Die Nummer 5 ging ähnlich stark weiter: Wieder diese typische Würze aus dem Glas. Wir einigten uns immer auf "Heidehonig". Heidekraut, Honig, etwas Minze, Thymian, Anis und auch etwas Schärfe. Im Geschmack viel Honig, Traube, weiße Schokolade, Alkohol und ganz hinten auch etwas Säure. Die Wahrnehmung des Alkohols wunderte mich bei der Auflösung nicht mehr: 63,1%! Ein 2010 destillierter Whisky aus einem Marsala Barrel. Sehr, sehr fein!

Zum Finale hin wurde es kurios. Hier die Tastingsnotes, und das ist keine Einzelmeinung, sondern die Meinung wirklich vieler: Verdünnter Essigreiniger, Senf, Gurkenwasser, Kleber und Bourbonaromen in der Nase. Sehr abgefahren. Will man das trinken? Im Geschmack: Auf einmal süß! Kräuter, trocken und etwas seifig, dann aber auch aufgelöste Gummebären. Ein abgefahrener Whisky, der bei vielen Malt des Abends wurde. Für mich war es ein Erlebnis. Belassen wir es dabei. Es handelte sich um einen 12 Jahre altes Single Cask mit 55,4% mit einer Lagerung in Pinot Noir.

Der Abschluss musste jetzt noch diesen Whisky toppen.
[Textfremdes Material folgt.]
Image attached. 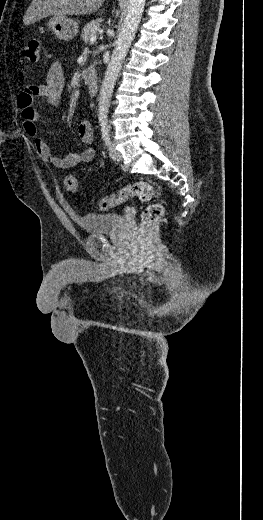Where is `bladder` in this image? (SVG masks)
Wrapping results in <instances>:
<instances>
[{"mask_svg":"<svg viewBox=\"0 0 263 520\" xmlns=\"http://www.w3.org/2000/svg\"><path fill=\"white\" fill-rule=\"evenodd\" d=\"M78 228L89 235L117 233L126 226V219L118 213H87L73 215Z\"/></svg>","mask_w":263,"mask_h":520,"instance_id":"31cf9c89","label":"bladder"}]
</instances>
Und machte das ohne Probleme: Sehr intensiv, nussig, Orange. Dunkle Schokolade, Heidehonig, Kaffeebohnen und Melasse. Auf der Zunge weich, samtig, sehr voll. Sirupartig, Ahornsirup kommt mir in den Sinn. Die volle Palette dunkle Früchte, Schokolade, kräftiger werdend und etwas Holz hinten raus. Ein Komplexitätsmonster. Als Abschluss gab es also: 1990/2020, somit 30 Jahre alt, PX Hogshead mit 52,2% und einem Preis um ca. 450-500€. Wow, was für ein Erlebnis!

Whisky des Abends?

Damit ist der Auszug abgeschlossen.